Booker prize-winner says claim about territory not being an integral part of India was a call for justice in the disputed region
The Booker prize-winning novelist and human rights campaigner Arundhati Roy is facing the threat of arrest after claiming that the disputed territory of Kashmir was not an integral part of India.
India’s home ministry is reported to have told police in Delhi that a case of sedition may be registered against Roy and the Kashmiri separatist leader Syed Ali Shah Geelani for remarks they made at the weekend.
Under section 124A of the Indian penal code, those convicted of sedition face punishment ranging from a fine to life imprisonment.
Roy, who won the Booker in 1997 for The God of Small Things, is a controversial figure in India for her championing of politically sensitive causes. She has divided opinion by speaking out in support of the Naxalite insurgency and for casting doubt on Pakistan’s involvement in the 2008 Mumbai attacks.
The 48-year-old author refused to backtrack. In an email interview with the Guardian, she said: “That the government is considering charging me with sedition me has to do with its panic about many voices, even in India, being raised against what is happening in Kashmir.
This is a new development, and one that must be worrisome for the government.”
More than 100 people are estimated to have died in violence in the Kashmir valley since June amid continuing protests against Indian rule in a territory where many of the Muslim majority favour independence or a transfer of control to Pakistan. Hundreds of young protesters have been imprisoned in a string of clashes with security forces.
“Threatening me with legal action is meant to frighten the civil rights groups and young journalists into keeping quiet. But I think it will have the opposite effect. I think the government is mature enough to understand that it’s too late to put the lid on now,” Roy said.
Earlier the author, who is currently in Srinagar, Kashmir, said in a statement: “I said what millions of people here say every day. I said what I, as well as other commentators, have written and said for years. Anybody who cares to read the transcripts of my speeches will see that they were fundamentally a call for justice.
“I spoke about justice for the people of Kashmir who live under one of the most brutal military occupations in the world; for Kashmiri Pandits who live out the tragedy of having been driven out of their homeland; for Dalit soldiers killed in Kashmir whose graves I visited on garbage heaps in their villages in Cuddalore; for the Indian poor who pay the price of this occupation in material ways and who are now learning to live in the terror of what is becoming a police state.”
After describing her meetings with people caught up in the Kashmir violence, she said: “Some have accused me of giving ’hate speeches’, of wanting India to break up. On the contrary, what I say comes from love and pride. It comes from not wanting people to be killed, raped, imprisoned or have their fingernails pulled out in order to force them to say they are Indians.

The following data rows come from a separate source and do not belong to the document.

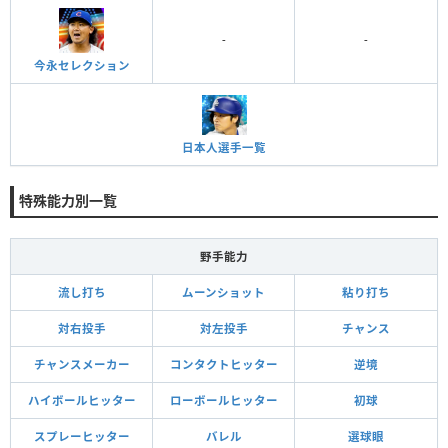
-
-
今永セレクション
日本人選手一覧
特殊能力別一覧
野手能力
流し打ち
ムーンショット
粘り打ち
対右投手
対左投手
チャンス
チャンスメーカー
コンタクトヒッター
逆境
ハイボールヒッター
ローボールヒッター
初球
スプレーヒッター
バレル
選球眼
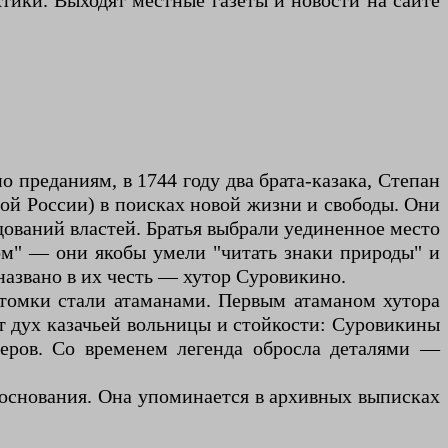
ики. Выходят местные газеты и новости на сайте
 преданиям, в 1744 году два брата-казака, Степан
ой России) в поисках новой жизни и свободы. Они
дований властей. Братья выбрали уединенное место
ром" — они якобы умели "читать знаки природы" и
названо в их честь — хутор Суровикино.
отомки стали атаманами. Первым атаманом хутора
т дух казачьей вольницы и стойкости: Суровикины
веров. Со временем легенда обросла деталями —
 основания. Она упоминается в архивных выписках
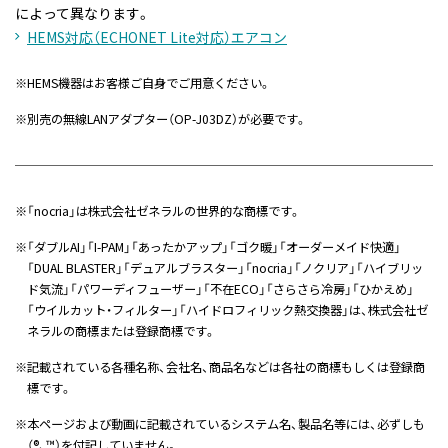
によって異なります。
HEMS対応（ECHONET Lite対応）エアコン
※
HEMS機器はお客様ご自身でご用意ください。
※
別売の無線LANアダプター（OP-J03DZ）が必要です。
※
「nocria」は株式会社ゼネラルの世界的な商標です。
※
「ダブルAI」「I-PAM」「あったかアップ」「ゴク暖」「オーダーメイド快適」
「DUAL BLASTER」「デュアルブラスター」「nocria」「ノクリア」「ハイブリッ
ド気流」「パワーディフューザー」「不在ECO」「さらさら冷房」「ひかえめ」
「ウイルカット・フィルター」「ハイドロフィリック熱交換器」は、株式会社ゼ
ネラルの商標または登録商標です。
※
記載されている各種名称、会社名、商品名などは各社の商標もしくは登録商
標です。
※
本ページおよび動画に記載されているシステム名、製品名等には、必ずしも
（®、™）を付記していません。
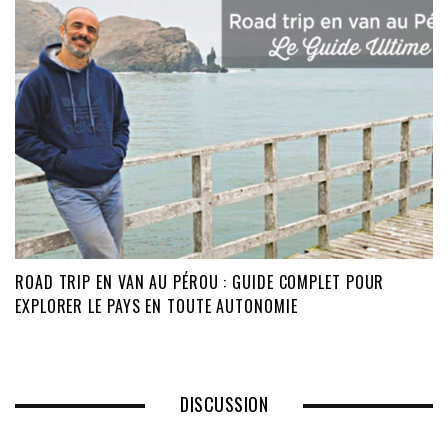
ROAD TRIP EN VAN AU PÉROU : GUIDE COMPLET POUR
EXPLORER LE PAYS EN TOUTE AUTONOMIE
DISCUSSION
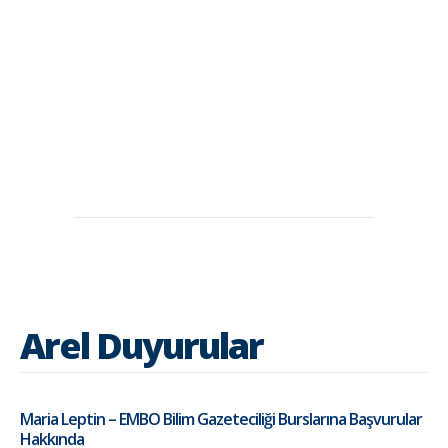
Arel Duyurular
Maria Leptin – EMBO Bilim Gazeteciliği Burslarına Başvurular
Hakkında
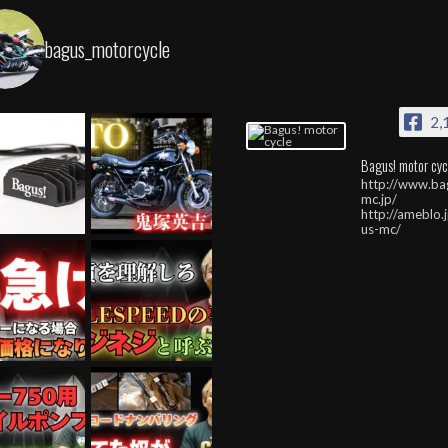
bagus_motorcycle
2,
Bagus! motor cyc
http://www.ba
mc.jp/
http://ameblo.
us-mc/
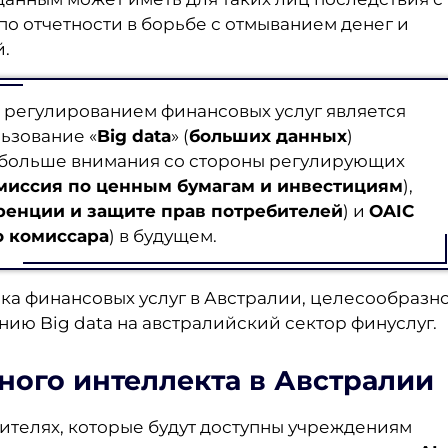
по отчетности в борьбе с отмыванием денег и
.
 регулированием финансовых услуг является
ьзование «
Big data
» (
больших данных
)
 больше внимания со стороны регулирующих
миссия по ценным бумагам и инвестициям
),
ренции и защите прав потребителей
) и
OAIC
 комиссара
) в будущем.
ка финансовых услуг в Австралии, целесообразн
нию Big data на австралийский сектор финуслуг.
ного интеллекта в Австралии
ителях, которые будут доступны учреждениям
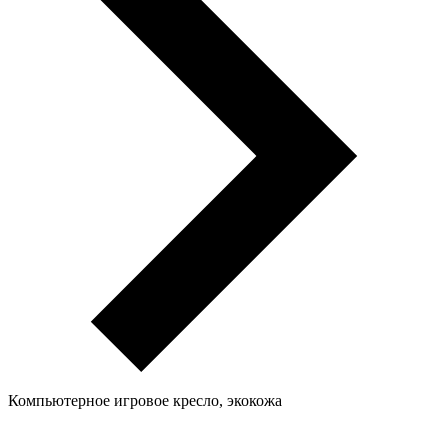
Компьютерное игровое кресло, экокожа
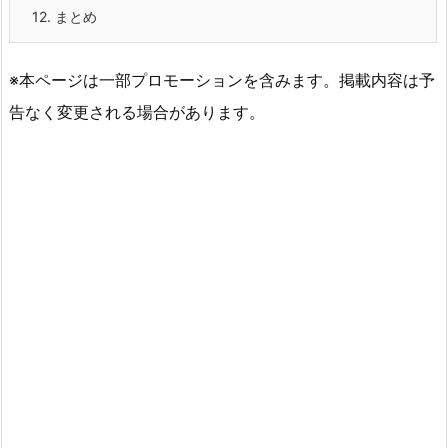
12.
まとめ
※本ページは一部プロモーションを含みます。掲載内容は予
告なく変更される場合があります。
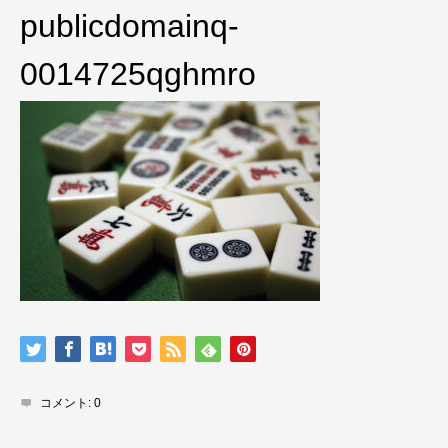
publicdomainq-
0014725qghmro
コメント:
0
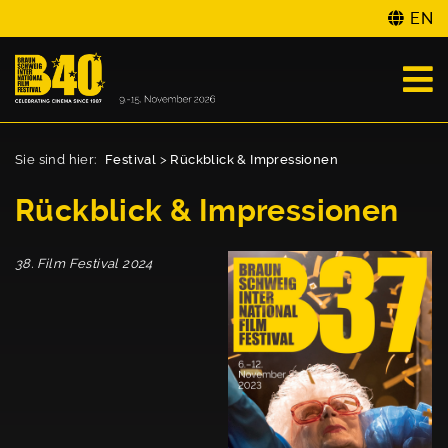
EN
Sie sind hier:
Festival
>
Rückblick & Impressionen
Rückblick & Impressionen
38. Film Festival 2024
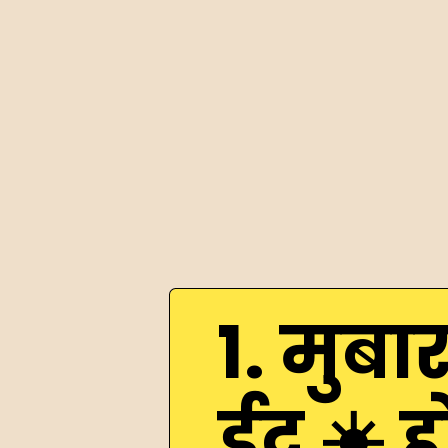
1. मुबा
ईद ☀️ ह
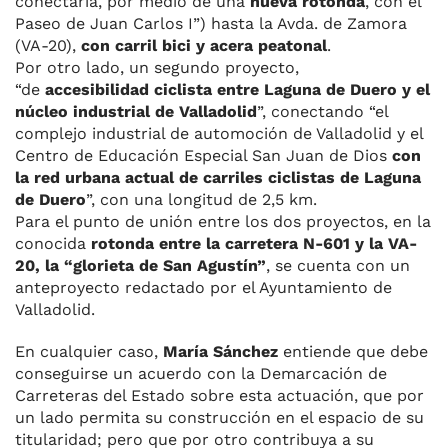
conectaría, por medio de una
nueva rotonda
, con el
Paseo de Juan Carlos I”) hasta la Avda. de Zamora
(VA-20),
con carril bici y acera peatonal
.
Por otro lado, un segundo proyecto,
“de
accesibilidad ciclista entre Laguna de Duero y el
núcleo industrial de Valladolid
”, conectando “el
complejo industrial de automoción de Valladolid y el
Centro de Educación Especial San Juan de Dios
con
la red urbana actual de carriles ciclistas de Laguna
de Duero
”, con una longitud de 2,5 km.
Para el punto de unión entre los dos proyectos, en la
conocida
rotonda entre la carretera N-601 y la VA-
20, la “glorieta de San Agustín”
, se cuenta con un
anteproyecto redactado por el Ayuntamiento de
Valladolid.
En cualquier caso,
María Sánchez
entiende que debe
conseguirse un acuerdo con la Demarcación de
Carreteras del Estado sobre esta actuación, que por
un lado permita su construcción en el espacio de su
titularidad; pero que por otro contribuya a su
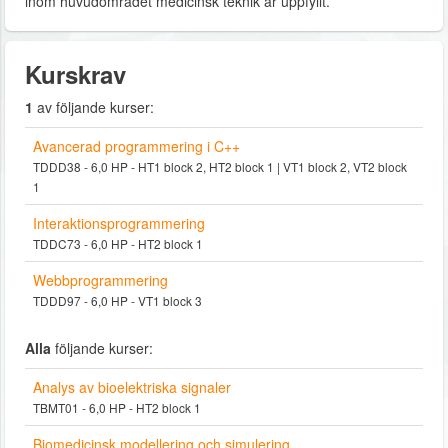
inom huvudområdet medicinsk teknik är uppfyllt.
Kurskrav
1
av följande kurser:
Avancerad programmering i C++
TDDD38 - 6,0 HP - HT1 block 2, HT2 block 1 | VT1 block 2, VT2 block
1
Interaktionsprogrammering
TDDC73 - 6,0 HP - HT2 block 1
Webbprogrammering
TDDD97 - 6,0 HP - VT1 block 3
Alla
följande kurser:
Analys av bioelektriska signaler
TBMT01 - 6,0 HP - HT2 block 1
Biomedicinsk modellering och simulering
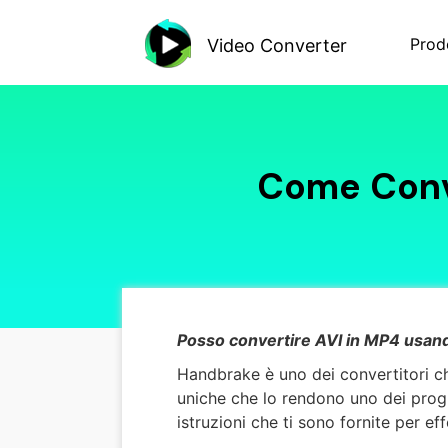
Prod
Video Converter
Come Conv
Posso convertire AVI in MP4 usa
Handbrake è uno dei convertitori che
uniche che lo rendono uno dei progra
istruzioni che ti sono fornite per ef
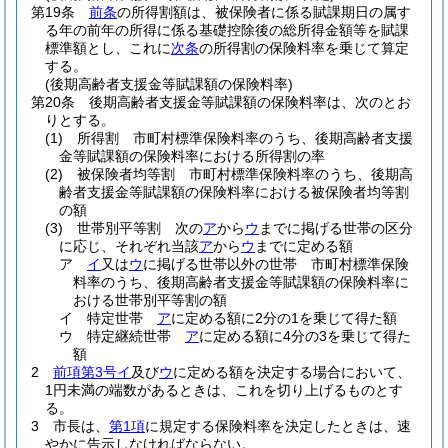
第19条
前条
の所得割額は、被保険者に係る賦課期日の属す
る年の前年の所得に係る基礎控除後の総所得金額等を賦課
標準額とし、これに
次条
の所得割の保険料率を乗じて算定
する。
(後期高齢者支援金等賦課額の保険料率)
第20条
後期高齢者支援金等賦課額の保険料率は、次のとお
りとする。
(1)
所得割 市町村標準保険料率のうち、後期高齢者支援
金等賦課額の保険料率における所得割の率
(2)
被保険者均等割 市町村標準保険料率のうち、後期高
齢者支援金等賦課額の保険料率における被保険者均等割
の額
(3)
世帯別平等割 次の
ア
から
ウ
までに掲げる世帯の区分
に応じ、それぞれ当該
ア
から
ウ
までに定める額
ア
イ
又は
ウ
に掲げる世帯以外の世帯 市町村標準保険
料率のうち、後期高齢者支援金等賦課額の保険料率に
おける世帯別平等割の額
イ
特定世帯
ア
に定める額に2分の1を乗じて得た額
ウ
特定継続世帯
ア
に定める額に4分の3を乗じて得た
額
2
前項第3号イ
及び
ウ
に定める額を決定する場合において、
1円未満の端数があるときは、これを切り上げるものとす
る。
3
市長は、
第1項
に規定する保険料率を決定したときは、速
やかに告示しなければならない。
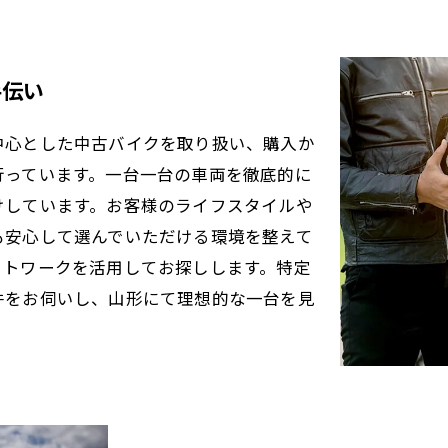
手伝い
中心とした中古バイクを取り扱い、購入か
行っています。一台一台の車両を徹底的に
けしています。お客様のライフスタイルや
も安心して選んでいただける環境を整えて
ットワークを活用してお探しします。特定
件をお伺いし、山形にて理想的な一台を見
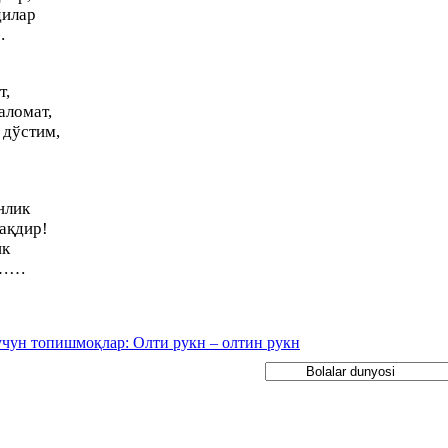
дилар
…
т,
аломат,
 дўстим,
нлик
ақдир!
ик
 ……
учун топишмоқлар: Олти рукн – олтин рукн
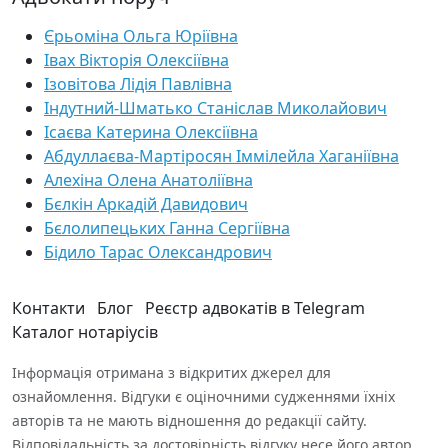
Єрьоміна Ольга Юріївна
Івах Вікторія Олексіївна
Ізовітова Лідія Павлівна
Індутний-Шматько Станіслав Миколайович
Ісаєва Катерина Олексіївна
Абдуллаєва-Мартіросян Іммілейла Хаганіївна
Алехіна Олена Анатоліївна
Бєлкін Аркадій Давидович
Бєлолипецьких Ганна Сергіївна
Бідило Тарас Олександрович
Контакти
Блог
Реєстр адвокатів в Telegram
Каталог нотаріусів
Інформація отримана з відкритих джерел для
ознайомлення. Відгуки є оціночними судженнями їхніх
авторів та не мають відношення до редакції сайту.
Відповідальність за достовірність відгуку несе його автор.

It comes from wanting to live in a society that is striving to be a just one.
“Pity the nation that has to silence its writers for speaking their minds. Pity the nation that needs to jail those who ask for justice, while communal killers, mass murderers, corporate scamsters, looters, rapists, and those who prey on the poorest of the poor roam free.”
India’s justice minister, Moodbidri Veerappa Moily, described Roy’s remarks as “most unfortunate”. He said: “Yes, there is freedom of speech … it can’t violate the patriotic sentiments of the people.”
Moily sidestepped questions about the sedition charges, saying he had yet to see the file on the matter.
Others were less restrained. One person posted a comment on the Indian Express newspaper website calling for the novelist to be charged with treason and executed.
Roy said she was not aware of the calls for her death, but said the comments were part of a “reasonably healthy debate in the Indian press”.
“The rightwing Hindu stormtroopers are furious and say some pretty extreme things,” she told the Guardian.
Roy made her original remarks on Sunday in a seminar – entitled Whither Kashmir? Freedom or Enslavement, during which she accused India of becoming a colonial power.
Last week police in Indian-administered Kashmir arrested the separatist leader Masrat Alam for allegedly organising anti-India protests. A curfew was also imposed.
• This article was amended on 28 October 2010. The reference to Geelani speaking at the same seminar as Roy is incorrect and has been deleted.